19.2 If a party materially breaches its obligations under a Specific Supply Agreement, the other party may with no effect on its other rights and remedies, terminate the Specific Supply Agreement for cause with immediate effect, if either such material breach is incapable of remedy; if the defaulting party to the Specific Supply Agreement has failed to remedy within 30 days after receiving notice requiring it to do so; or if – for material breaches that due to their nature are incapable of remedying within the 30 days period – such remedy has not been initiated within 30 days after receiving notice requiring it to do so. The above-mentioned does not affect any other termination rights given under the Agreement.
20. PERSONAL DATA
20.1 The Company processes personal data following applicable data protection laws. To learn more visit the Company’ website where the Company Privacy Policy is available.
21. MISCELLANEOUS
21.1 The Agreement may not be transferred or assigned in whole or in part by operation of law or otherwise by customer, without the prior written consent from the Company. Without prior notice, the Company may assign rights and obligations under the Agreement, including the General Terms and Conditions, to any company within the Company group, if applicable.

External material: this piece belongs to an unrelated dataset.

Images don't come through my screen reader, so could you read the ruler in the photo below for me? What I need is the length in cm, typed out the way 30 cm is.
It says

21.2 Capitalised words and phrases not otherwise defined in these General Terms and Conditions have the same meaning in all parts of this Agreement unless the context dictates otherwise.
21.3 The Company may at any time without being liable correct typographical, clerical or other errors or omissions in sales material, quotations, price lists, order confirmations, invoices or other documents or information issued by the Company.

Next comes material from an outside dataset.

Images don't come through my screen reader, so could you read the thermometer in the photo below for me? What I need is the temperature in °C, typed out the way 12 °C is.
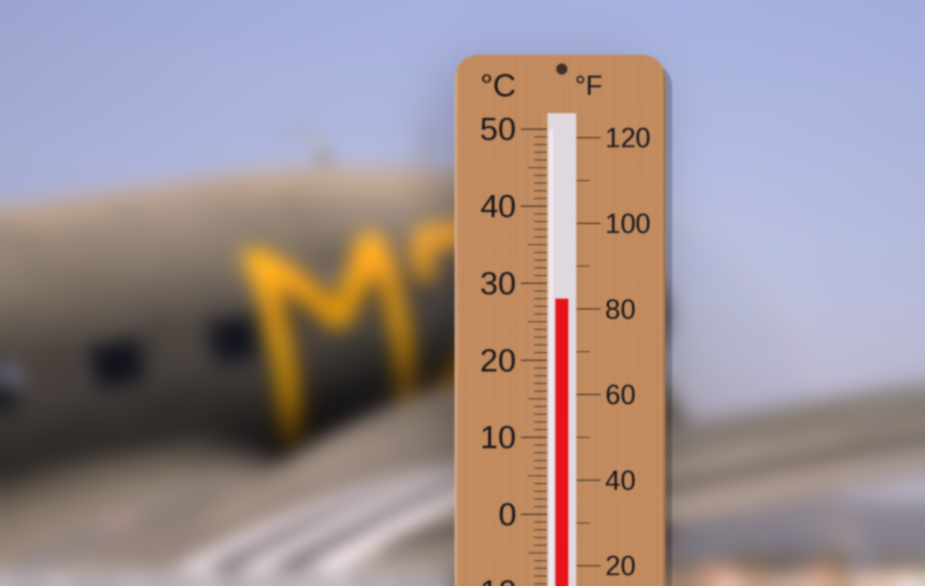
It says 28 °C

22. EXPORT CONTROL AND SANCTIONED PARTIES
22.1 Any delivery covered by the Agreement may be subject to export control and trade sanction rules.
22.2 It is a condition for the Company’ delivery of products and services to customer that customer complies with all applicable export control and trade sanction rules, including having relevant compliance procedures and controls.
22.3 If due to export control and trade sanction rules, the Company considers that it is or will be prohibited, hindered, restricted or significantly adversely affected in complying with its obligations under the Agreement, the Company may cancel or postpone the delivery of the products or services. In such cases, the Company will not be liable for any direct or indirect claim or loss.
22.4 To enable authorities or the Company to conduct checks on customer’s compliance with the export control and trade sanction rules, or in support of the Company’ applications to the appropriate authorities in connection with the export and/or sale of the products and/or services under the Agreement, customer shall – upon reasonable request from the Company – promptly provide to the Company all information on the particular end- user, the parties involved in the delivery, the particular destination(-s) and the particular intended use of the products and/or services.
23. LAW AND VENUE
23.1 The Agreement and Specific Supply Agreements, and any dispute or claim arising out of or in connection with it or its formation (including non- contractual disputes or claims) is governed by and constructed in accordance with the laws of the Republic of South Africa, unless clearly stated otherwise in terms of a Specific Supply Agreement, purchase order or quotation or otherwise.
23.2 The parties agree that the Magistrate Court has jurisdiction to settle any dispute or claim (including non-contractual) that arises out of, or in connection with, the Agreement or its formation or any Specific Supply Agreement, provided that nothing in this agreement will refrain a party to approach any other forum or court for relief or urgent relief.